Objectives of our Diversity Living Programme:

· To promote the inclusion and participation of diversity communities* in integrated care.

· To inform policy, locally and nationally, and assisting in the formulation of effective policies, strategies and good practices in integrated care in order to contribute to improved health outcomes for the people from the diversity communities (e.g. Black and minority ethnic communities) and to ensure health services are able to meet their specific needs.

· To improve the quality of life for diversity people with disability, mental health problems and their families and carers through integrated care by providing inclusive advocacy and information.

· To provide service that enable diversity groups and individuals with disability /elderly and their carers to make the right choice for themselves and have an influence on decisions made about their future.

· To promote the rights of diversity people with disability, their families and carers and make sure their rights are safe and protected.

· To promoting access to information regarding healthcare issues and to raise awareness of the needs of diversity disabled children, young people, older people and their families.
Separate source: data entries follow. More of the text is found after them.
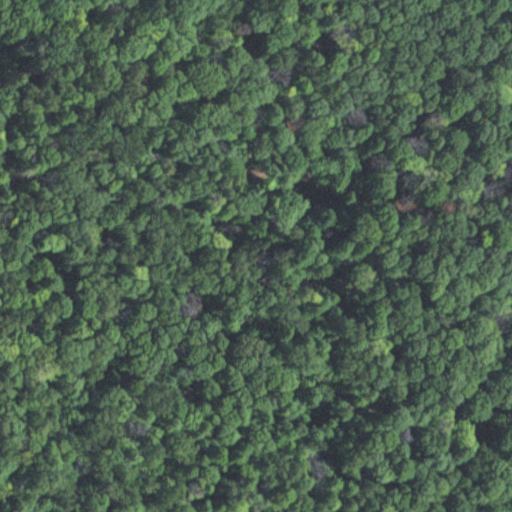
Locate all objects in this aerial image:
road: (435, 339)
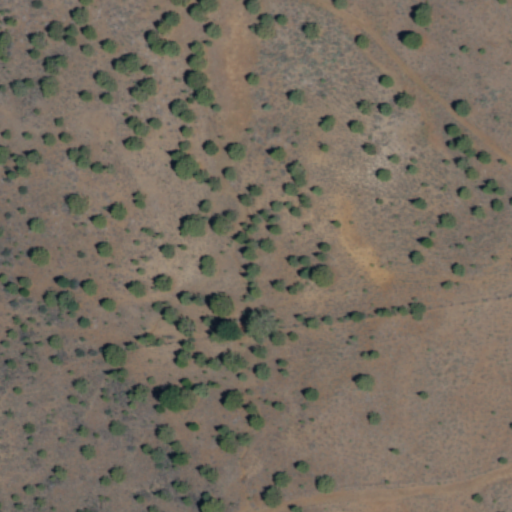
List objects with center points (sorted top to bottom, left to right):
road: (382, 487)
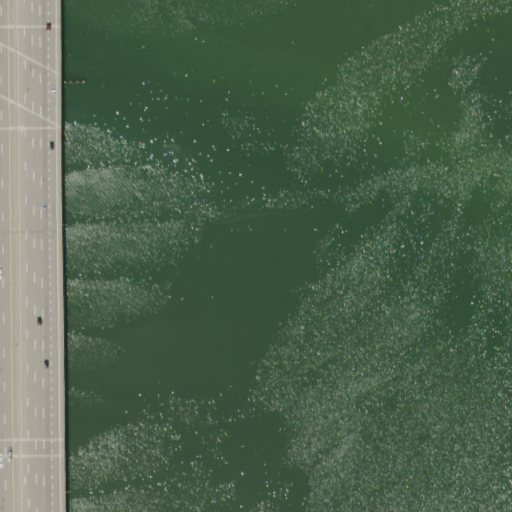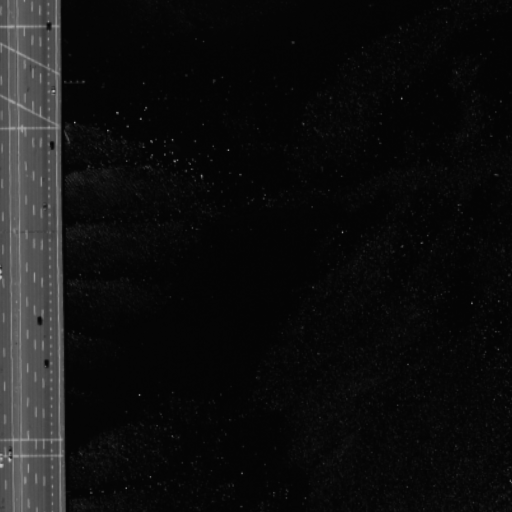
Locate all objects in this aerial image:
road: (31, 256)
· To promote the rights of older and disabled diversity people, helping them overcome and enable them to participate in decisions about their future

· To provide support and information to those suffering the isolation and loneliness that can be associated with disability and old age

· To fight against mental health stigma in refugee, black and minority ethnic communities and ensure no one should experience discrimination on the grounds of their mental health or disability.

*Diversity communities are older people, disabled people, Black, Asian, refugees, migrants, asylum seekers and other ethnic minorities.